Ketimbang mengeluhkan kondisi bis ini, aku lebih memilih untuk memasangkan headset yang tersambung dengan telepon selularku ke telinga. Sedikit mencari kenyamanan untuk diri sendiri karena memang tak akan ada yang memberi. Selain pengap, asap rokok pun tak kalah meramaikan siang ini. Terganggu? Sudah pasti. Tapi toh aku sudah bertahan sejauh ini. Hampir tiga tahun aku menjalani rutinitasku seperti ini. Bagiku, mengeluh setiap hari dan menjalani setiap hari sudah tidak lagi memiliki batasan yang begitu berarti. Layaknya cinta dan benci. Tak pernah ada batasan yang jelas mengenai keduanya.
Bis ini masih terlalu kosong untuk meninggalkan terminal. Sangat kosong bahkan. Aku sengaja mengambil kursi yang berjejer dua di urutan paling belakang. Hanya ada seorang pemuda dengan tas besarnya, dua orang mahasiswi yang duduk di kursi paling depan dan asyik cekikikan, juga aku yang sedang sibuk mengamati mereka. Kelelahan semakin mendominasi tubuhku. Dan rasa kantuk dengan cepat menggerogotiku. Aku mulai terlelap dengan iringan musik yang setia bergema di telingaku.
Ketika aku terbangun, ternyata bis ini sudah mulai penuh sesak. Aku berusaha memejamkan mataku untuk kembali tidur. Tapi ternyata tak bisa. Suara keluh kesah penumpang lain silih berganti mengganggu pendengaranku. Aku memilih untuk memejamkan mataku dan menikmati lagu yang berdendang di headset ku.
“Boss, kalo ada bocah lain di luar jangan didengerin yah, kalem aja oke!” suara kenek bis yang mengalihkan perhatianku. Aku menengok kebelakang di mana suara itu berasal. Aku baru sadar ternyata dia sedang berbicara dengan anak-anak STM ini. Dan aku juga baru sadar bahwa bis ini penuh sesak oleh anak-anak STM.
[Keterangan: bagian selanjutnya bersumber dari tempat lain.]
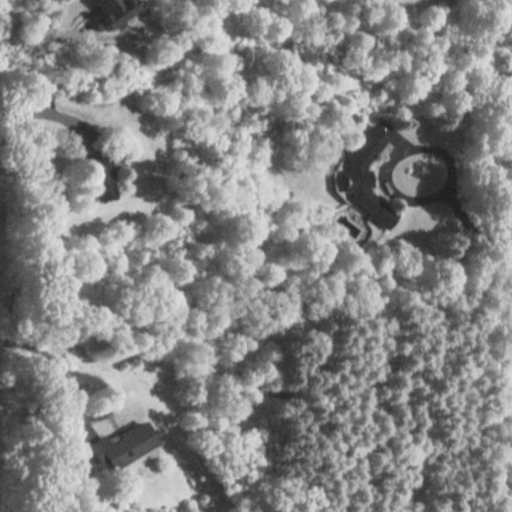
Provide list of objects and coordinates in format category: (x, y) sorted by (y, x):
road: (35, 40)
road: (50, 117)
road: (435, 151)
building: (363, 176)
building: (364, 177)
road: (55, 361)
building: (120, 445)
building: (121, 446)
“Nyelow boss!” jawab salah satu orang dari mereka.
“Si Acong mah boong bang, sekarang aja bilang nyelow, ntar mah pas ketemu pasti perang” sahut temannya.
“Diem lu kuya! Bacot banget, kayak lu engga aja” jawab dia yang dipanggil si Acong.
“Udah-udah, pokonya ente pada kalem aje yee, soalnya kemaren mobilnya Haji Karim kaca depan sama sampingnya ancur sama bocah-bocah di perempatan deket warung Ngkong Ali” jelas si kenek bis.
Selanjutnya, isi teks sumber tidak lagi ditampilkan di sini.